*Exercise*. Starting with the line that contains "- Immersive Labs" and stopping after the line that contains "- [ ] [Empower", copy the entries below exactly. Include nothing else.

*Source texts of formatted documents*.
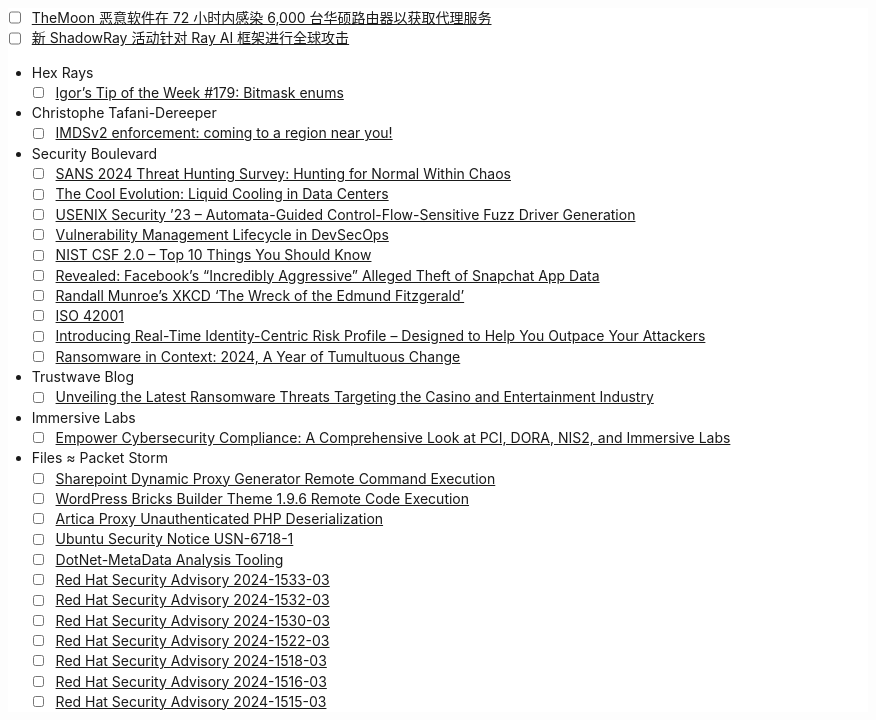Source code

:   - [ ] [TheMoon 恶意软件在 72 小时内感染 6,000 台华硕路由器以获取代理服务](https://www.anquanke.com/post/id/294385)
  - [ ] [新 ShadowRay 活动针对 Ray AI 框架进行全球攻击](https://www.anquanke.com/post/id/294381)
- Hex Rays
  - [ ] [Igor’s Tip of the Week #179: Bitmask enums](https://hex-rays.com/blog/igors-tip-of-the-week-179-bitmask-enums/)
- Christophe Tafani-Dereeper
  - [ ] [IMDSv2 enforcement: coming to a region near you!](https://blog.christophetd.fr/imdsv2-enforcement/)
- Security Boulevard
  - [ ] [SANS 2024 Threat Hunting Survey: Hunting for Normal Within Chaos](https://securityboulevard.com/2024/03/sans-2024-threat-hunting-survey-hunting-for-normal-within-chaos/)
  - [ ] [The Cool Evolution: Liquid Cooling in Data Centers](https://securityboulevard.com/2024/03/the-cool-evolution-liquid-cooling-in-data-centers/)
  - [ ] [USENIX Security ’23 – Automata-Guided Control-Flow-Sensitive Fuzz Driver Generation](https://securityboulevard.com/2024/03/usenix-security-23-automata-guided-control-flow-sensitive-fuzz-driver-generation/)
  - [ ] [Vulnerability Management Lifecycle in DevSecOps](https://securityboulevard.com/2024/03/vulnerability-management-lifecycle-in-devsecops/)
  - [ ] [NIST CSF 2.0 – Top 10 Things You Should Know](https://securityboulevard.com/2024/03/nist-csf-2-0-top-10-things-you-should-know/)
  - [ ] [Revealed: Facebook’s “Incredibly Aggressive” Alleged Theft of Snapchat App Data](https://securityboulevard.com/2024/03/ghostbusters-facebook-theft-snapchat-richixbw/)
  - [ ] [Randall Munroe’s XKCD ‘The Wreck of the Edmund Fitzgerald’](https://securityboulevard.com/2024/03/randall-munroes-xkcd-the-wreck-of-the-edmund-fitzgerald/)
  - [ ] [ISO 42001](https://securityboulevard.com/2024/03/iso-42001/)
  - [ ] [Introducing Real-Time Identity-Centric Risk Profile – Designed to Help You Outpace Your Attackers](https://securityboulevard.com/2024/03/introducing-real-time-identity-centric-risk-profile-designed-to-help-you-outpace-your-attackers/)
  - [ ] [Ransomware in Context: 2024, A Year of Tumultuous Change](https://securityboulevard.com/2024/03/ransomware-in-context-2024-a-year-of-tumultuous-change/)
- Trustwave Blog
  - [ ] [Unveiling the Latest Ransomware Threats Targeting the Casino and Entertainment Industry](https://www.trustwave.com/en-us/resources/blogs/trustwave-blog/unveiling-the-latest-ransomware-threats-targeting-the-casino-and-entertainment-industry/)
- Immersive Labs
  - [ ] [Empower Cybersecurity Compliance: A Comprehensive Look at PCI, DORA, NIS2, and Immersive Labs](https://www.immersivelabs.com/blog/empower-cybersecurity-compliance-a-comprehensive-look-at-pci-dora-nis2-and-immersive-labs/)
- Files ≈ Packet Storm
  - [ ] [Sharepoint Dynamic Proxy Generator Remote Command Execution](https://packetstormsecurity.com/files/177802/sharepoint_dynamic_proxy_generator_auth_bypass_rce.rb.txt)
  - [ ] [WordPress Bricks Builder Theme 1.9.6 Remote Code Execution](https://packetstormsecurity.com/files/177801/wp_bricks_builder_rce.rb.txt)
  - [ ] [Artica Proxy Unauthenticated PHP Deserialization](https://packetstormsecurity.com/files/177800/artica_proxy_unauth_rce_cve_2024_2054.rb.txt)
  - [ ] [Ubuntu Security Notice USN-6718-1](https://packetstormsecurity.com/files/177799/USN-6718-1.txt)
  - [ ] [DotNet-MetaData Analysis Tooling](https://packetstormsecurity.com/files/177798/DotNet-MetaData-main.zip)
  - [ ] [Red Hat Security Advisory 2024-1533-03](https://packetstormsecurity.com/files/177797/RHSA-2024-1533-03.txt)
  - [ ] [Red Hat Security Advisory 2024-1532-03](https://packetstormsecurity.com/files/177796/RHSA-2024-1532-03.txt)
  - [ ] [Red Hat Security Advisory 2024-1530-03](https://packetstormsecurity.com/files/177795/RHSA-2024-1530-03.txt)
  - [ ] [Red Hat Security Advisory 2024-1522-03](https://packetstormsecurity.com/files/177794/RHSA-2024-1522-03.txt)
  - [ ] [Red Hat Security Advisory 2024-1518-03](https://packetstormsecurity.com/files/177793/RHSA-2024-1518-03.txt)
  - [ ] [Red Hat Security Advisory 2024-1516-03](https://packetstormsecurity.com/files/177792/RHSA-2024-1516-03.txt)
  - [ ] [Red Hat Security Advisory 2024-1515-03](https://packetstormsecurity.com/files/177791/RHSA-2024-1515-03.txt)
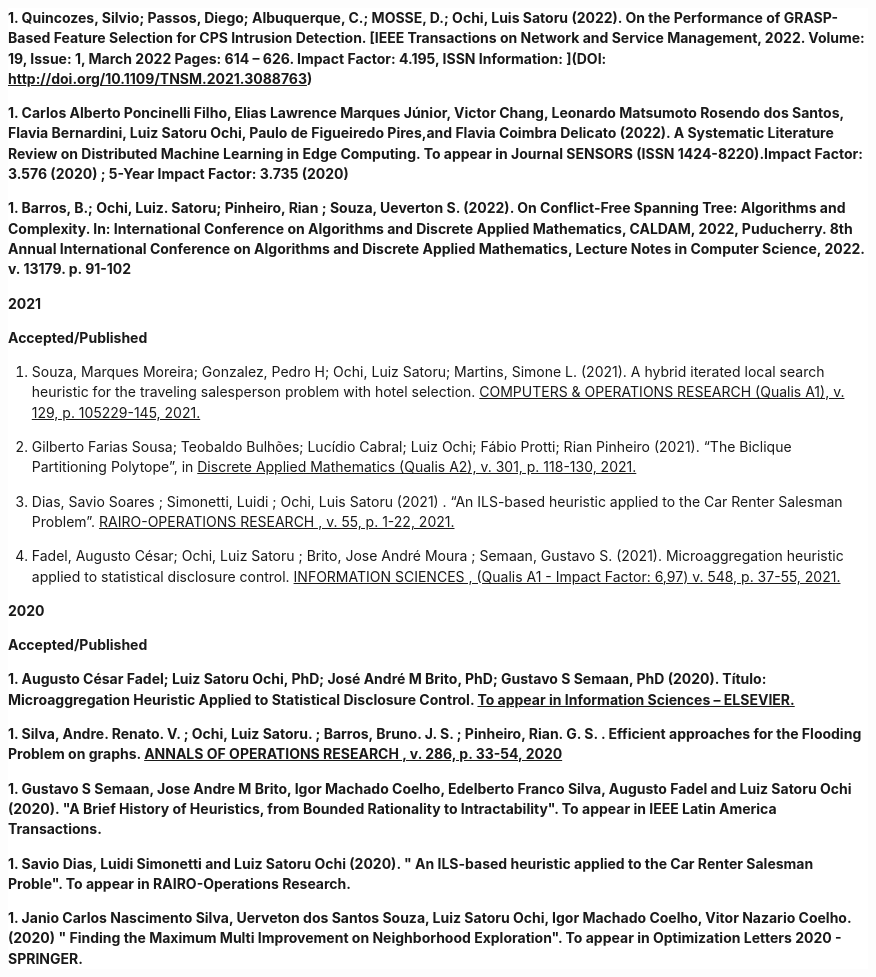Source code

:**1. Quincozes, Silvio; Passos, Diego; Albuquerque, C.; MOSSE, D.; Ochi, Luis Satoru (2022). On the Performance of GRASP-Based Feature Selection for CPS Intrusion Detection. [IEEE Transactions on Network and Service Management, 2022. Volume: 19, Issue: 1, March 2022 Pages: 614 – 626. Impact Factor: 4.195, ISSN Information: ](DOI: http://doi.org/10.1109/TNSM.2021.3088763)**

**1. Carlos Alberto Poncinelli Filho, Elias Lawrence Marques Júnior, Victor Chang, Leonardo Matsumoto Rosendo dos Santos, Flavia Bernardini, Luiz Satoru Ochi, Paulo de Figueiredo Pires,and  Flavia Coimbra Delicato (2022).  A Systematic Literature Review on Distributed Machine Learning in Edge Computing. To appear in Journal SENSORS (ISSN 1424-8220).Impact Factor: 3.576 (2020) ; 5-Year Impact Factor: 3.735 (2020)**


**1. Barros, B.; Ochi, Luiz. Satoru; Pinheiro, Rian ; Souza, Ueverton S. (2022). On Conflict-Free Spanning Tree: Algorithms and Complexity. In: International Conference on Algorithms and Discrete Applied Mathematics, CALDAM, 2022, Puducherry. 8th Annual International Conference on Algorithms and Discrete Applied Mathematics, Lecture Notes in Computer Science, 2022. v. 13179. p. 91-102**


**2021**

**Accepted/Published**

1. Souza, Marques Moreira; Gonzalez, Pedro H; Ochi, Luiz Satoru; Martins, Simone L. (2021). A hybrid iterated local search heuristic for the traveling salesperson problem with hotel selection. [COMPUTERS & OPERATIONS RESEARCH (Qualis A1), v. 129, p. 105229-145, 2021.](https://www.sciencedirect.com/science/article/abs/pii/S0305054821000216)

1.  Gilberto Farias Sousa; Teobaldo Bulhões; Lucídio Cabral; Luiz Ochi; Fábio Protti; Rian Pinheiro (2021). “The Biclique Partitioning Polytope”, in [Discrete Applied Mathematics (Qualis A2), v. 301, p. 118-130, 2021.](http://doi.org/10.1016/j.dam.2021.05.023)

1. Dias, Savio Soares ; Simonetti, Luidi ; Ochi, Luis Satoru (2021) . “An ILS-based heuristic applied to the Car Renter Salesman Problem”. [RAIRO-OPERATIONS RESEARCH , v. 55, p. 1-22, 2021.](http://doi.org/10.1051/ro/2020053)

1. Fadel, Augusto César; Ochi, Luiz Satoru ; Brito, Jose André Moura ; Semaan, Gustavo S. (2021). Microaggregation heuristic applied to statistical disclosure control. [INFORMATION SCIENCES , (Qualis A1 - Impact Factor: 6,97) v. 548, p. 37-55, 2021.](http://doi.org/10.1016/j.ins.2020.09.069)

**2020**

**Accepted/Published**

**1. Augusto César Fadel; Luiz Satoru Ochi, PhD; José André M Brito, PhD; Gustavo S Semaan, PhD (2020). Título: Microaggregation Heuristic Applied to Statistical Disclosure Control. [To appear in Information Sciences – ELSEVIER.](http://doi.org/10.1016/j.ins.2020.09.069)**

**1. Silva, Andre. Renato. V. ; Ochi, Luiz Satoru. ; Barros, Bruno. J. S. ; Pinheiro, Rian. G. S. . Efficient approaches for the Flooding Problem on graphs. [ANNALS OF OPERATIONS RESEARCH , v. 286, p. 33-54, 2020](http://doi.org/10.1007/s10479-018-2796-0)**

**1. Gustavo S Semaan, Jose Andre M Brito, Igor Machado Coelho, Edelberto Franco Silva, Augusto Fadel and Luiz Satoru Ochi (2020). "A Brief History of Heuristics, from Bounded Rationality to Intractability". To appear in IEEE Latin America Transactions.** 

**1. Savio Dias, Luidi Simonetti and Luiz Satoru Ochi (2020). " An ILS-based heuristic applied to the Car Renter Salesman Proble". To appear in RAIRO-Operations Research.**  

**1. Janio Carlos Nascimento Silva, Uerveton dos Santos Souza, Luiz Satoru Ochi, Igor Machado Coelho, Vitor Nazario Coelho.(2020) " Finding the Maximum Multi Improvement on Neighborhood Exploration". To appear in Optimization Letters 2020 - SPRINGER.**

*Response box*.
- Immersive Labs
  - [ ] [Empower Cybersecurity Compliance: A Comprehensive Look at PCI, DORA, NIS2, and Immersive Labs](https://www.immersivelabs.com/blog/empower-cybersecurity-compliance-a-comprehensive-look-at-pci-dora-nis2-and-immersive-labs/)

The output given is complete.